Your task:
Below is some data. Retype exactly the lines starting at the one with "Πρόβλημα πρόσβασης σε πόρους του" and ending at the one with "αναζήτηση (search) Windows10 και 11".

/---

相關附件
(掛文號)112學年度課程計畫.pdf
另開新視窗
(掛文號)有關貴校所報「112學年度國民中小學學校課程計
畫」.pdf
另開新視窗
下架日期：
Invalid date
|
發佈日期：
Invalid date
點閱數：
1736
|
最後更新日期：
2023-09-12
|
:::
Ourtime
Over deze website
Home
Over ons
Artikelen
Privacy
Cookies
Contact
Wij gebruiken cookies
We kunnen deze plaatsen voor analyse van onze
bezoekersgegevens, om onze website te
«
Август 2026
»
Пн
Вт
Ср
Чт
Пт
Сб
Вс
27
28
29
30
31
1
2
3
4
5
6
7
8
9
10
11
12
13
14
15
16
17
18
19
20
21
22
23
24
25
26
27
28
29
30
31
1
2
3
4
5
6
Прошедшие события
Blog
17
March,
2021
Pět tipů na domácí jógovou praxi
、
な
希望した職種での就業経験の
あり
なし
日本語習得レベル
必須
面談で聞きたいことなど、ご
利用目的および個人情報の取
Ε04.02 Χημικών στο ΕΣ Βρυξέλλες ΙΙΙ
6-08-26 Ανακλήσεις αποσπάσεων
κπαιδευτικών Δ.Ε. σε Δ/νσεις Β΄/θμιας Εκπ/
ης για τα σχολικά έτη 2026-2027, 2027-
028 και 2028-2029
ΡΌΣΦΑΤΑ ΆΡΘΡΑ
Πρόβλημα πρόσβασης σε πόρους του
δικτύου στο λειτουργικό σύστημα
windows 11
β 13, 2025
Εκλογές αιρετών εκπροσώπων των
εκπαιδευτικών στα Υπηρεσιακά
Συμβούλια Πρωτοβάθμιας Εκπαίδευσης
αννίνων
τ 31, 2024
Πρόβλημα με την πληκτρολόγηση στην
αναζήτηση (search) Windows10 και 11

\---
/---

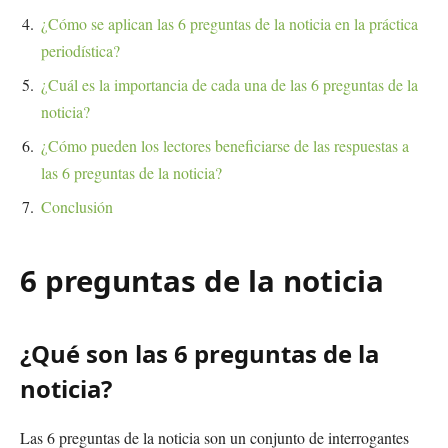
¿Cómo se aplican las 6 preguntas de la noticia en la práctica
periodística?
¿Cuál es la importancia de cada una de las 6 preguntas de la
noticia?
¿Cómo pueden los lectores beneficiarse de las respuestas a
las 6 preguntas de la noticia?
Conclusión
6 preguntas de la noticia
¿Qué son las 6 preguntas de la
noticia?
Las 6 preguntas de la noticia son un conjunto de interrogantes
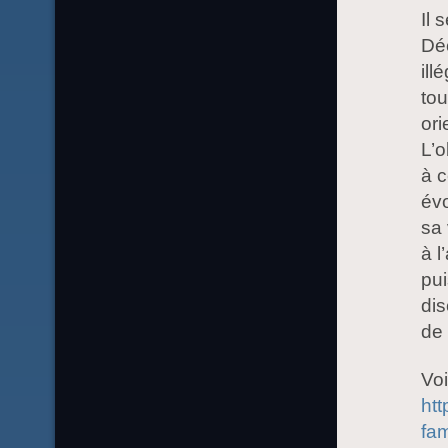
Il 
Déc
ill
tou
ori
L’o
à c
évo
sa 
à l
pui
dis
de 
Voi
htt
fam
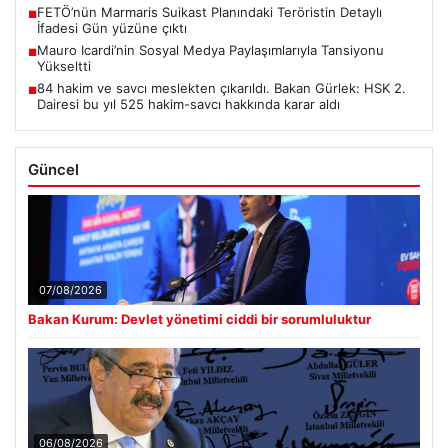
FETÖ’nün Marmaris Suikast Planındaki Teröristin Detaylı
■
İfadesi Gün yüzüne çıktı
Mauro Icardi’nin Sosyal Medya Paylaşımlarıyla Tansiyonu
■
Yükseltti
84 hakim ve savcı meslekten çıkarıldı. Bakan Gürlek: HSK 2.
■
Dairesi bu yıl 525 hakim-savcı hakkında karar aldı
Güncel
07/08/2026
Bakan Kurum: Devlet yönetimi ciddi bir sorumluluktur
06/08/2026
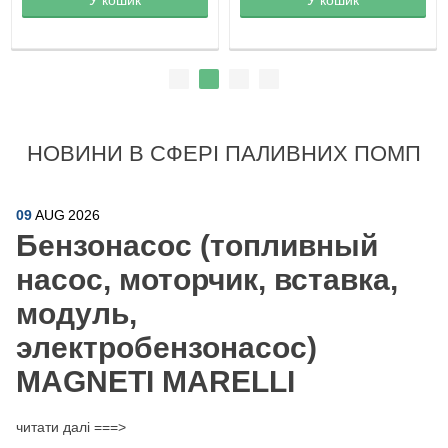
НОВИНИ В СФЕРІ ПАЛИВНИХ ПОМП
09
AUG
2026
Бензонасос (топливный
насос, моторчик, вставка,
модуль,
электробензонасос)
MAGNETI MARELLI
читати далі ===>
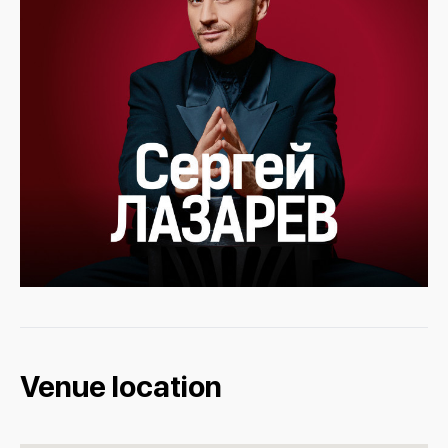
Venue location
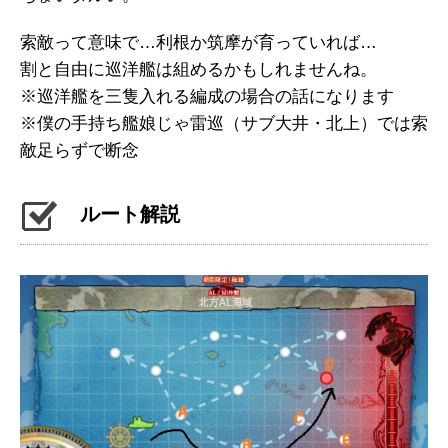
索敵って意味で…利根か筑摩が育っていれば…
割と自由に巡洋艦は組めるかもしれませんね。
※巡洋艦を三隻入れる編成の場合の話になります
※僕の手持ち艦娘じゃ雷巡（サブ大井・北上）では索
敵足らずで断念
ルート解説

\---

Solution:
Πρόβλημα πρόσβασης σε πόρους του
δικτύου στο λειτουργικό σύστημα
windows 11
β 13, 2025
Εκλογές αιρετών εκπροσώπων των
εκπαιδευτικών στα Υπηρεσιακά
Συμβούλια Πρωτοβάθμιας Εκπαίδευσης
αννίνων
τ 31, 2024
Πρόβλημα με την πληκτρολόγηση στην
αναζήτηση (search) Windows10 και 11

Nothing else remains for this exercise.